CDO’s Data Trust Value Chain: Part 1
A positive feedback loop for building a data culture
As my fifth anniversary as a Collibrian approaches, what I believe best characterizes our activities as an organization is the fact that we have been at the forefront of the data revolution. A revolution that promises to make data available for informed decision making and protect the rights of data citizens and promises to build an inclusive data culture in an organization. Over the course of these years, I have developed a framework that I have been using to advise data teams and their stakeholders when it comes to the composition of the tools that they use to rollout their data governance, and data stewardship programs. Data teams and their stakeholders include, but are certainly not limited to CDOs, members of the data office, business process owners, data stewards, information architects, data architects, report delivery teams, and more.
What I would like to do in this blog series is to provide CDOs and data teams with a framework that they can use to validate their decisions around setting up the processes of data management and the technologies to help them run and sustain the data program. With this background, let’s set the first goal for the data organization:
“Data Value: Our data should save or make us money”
Focusing on goals such as the above is the only way to define and run a sustainable data program. Keeping an eye on the data value and measuring monetary impact helps accelerate the process of securing funds for the data program and establish the data program as a business function in the organization.
Depending on the industry in which you are and the pressing needs of your organization, data value presents itself in various use cases. Here are some examples:
- The need for certified reports for resource planning and optimizing refunds
- The need for analytics for customer engagement, customer satisfaction, next best action
- The need for banks to control their credit risk as a response to the 2008 financial crisis and in light of regulations such as BCBS 239 and CCAR
- The monetary impact of data quality issues in business processes
- The need for protection of personal data, in light of regulations such as GDPR
- Facilitate access to market data while making sure we don’t overpay for them
- And the list goes on
The question now is: “How can the data organization achieve their first goal i.e. data value?” Well, I am going to argue that the first goal can only be achieved if the data organization sets another goal as follows:
“Data Trust: Data citizens should trust our data”

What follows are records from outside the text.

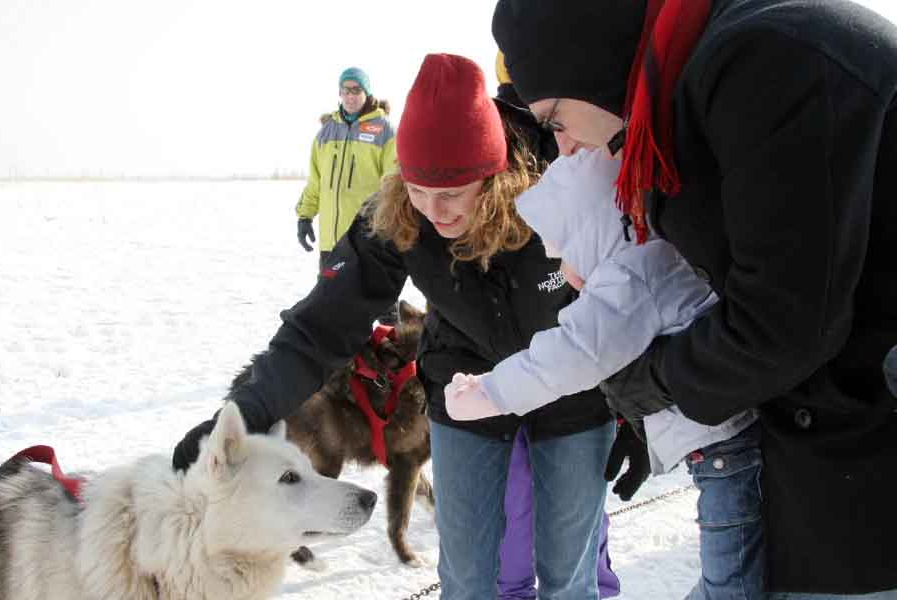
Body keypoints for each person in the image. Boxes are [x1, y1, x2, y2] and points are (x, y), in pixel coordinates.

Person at [173, 54, 648, 599]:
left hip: (572, 390)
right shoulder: (401, 212)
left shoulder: (561, 181)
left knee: (569, 578)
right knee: (468, 580)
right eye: (420, 189)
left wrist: (636, 409)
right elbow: (319, 329)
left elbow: (628, 297)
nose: (434, 211)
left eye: (450, 194)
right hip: (466, 391)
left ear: (494, 179)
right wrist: (247, 408)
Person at [493, 0, 897, 597]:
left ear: (585, 63)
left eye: (554, 120)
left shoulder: (764, 60)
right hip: (827, 448)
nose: (566, 147)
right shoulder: (686, 85)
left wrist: (655, 378)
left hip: (867, 461)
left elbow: (784, 324)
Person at [445, 147, 763, 599]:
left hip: (722, 449)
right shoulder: (655, 256)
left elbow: (572, 354)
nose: (564, 271)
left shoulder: (629, 277)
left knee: (733, 577)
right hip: (726, 441)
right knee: (740, 564)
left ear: (592, 233)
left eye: (564, 253)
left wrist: (491, 391)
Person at [492, 51, 621, 600]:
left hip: (581, 365)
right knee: (515, 516)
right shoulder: (494, 137)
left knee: (581, 521)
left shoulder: (594, 128)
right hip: (506, 358)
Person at [295, 66, 397, 272]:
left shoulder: (384, 130)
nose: (350, 96)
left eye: (356, 90)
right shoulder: (326, 131)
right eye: (345, 90)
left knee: (374, 301)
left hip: (368, 240)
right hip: (330, 242)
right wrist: (305, 216)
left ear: (366, 93)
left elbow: (394, 185)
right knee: (329, 300)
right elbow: (316, 181)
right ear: (340, 93)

Many of the use cases that are mentioned above are directly related to data trust. For instance, in the case of the BCBS 239 regulation, the regulator, as an external data citizen, is demanding proof around the risk data aggregation practice so they can trust a bank’s risk exposure reports. The same reasoning applies for GDPR and most other regulatory compliance drivers of the data program. As this series continues, I am going to define different categories of data citizens and provide supporting arguments for my claim, especially for the less obvious use cases such as customer satisfaction, resource planning, and next best action scenarios. What’s more, I will describe what data citizens need in order to achieve data trust.
What I would like you to remember from this blog post is the fact that the data organization should set the following goals to measure their performance if they want to unlock the full potential of their organization’s data:
- Data value: our data should save or make us money.
- Data trust: data citizens should trust our data.
Allow me to be clear. Even though these goals are simple, it doesn’t mean that they are easy to reach, especially in large and complex organizations. The road to achieving these goals is intense, yet rewarding I’m sure.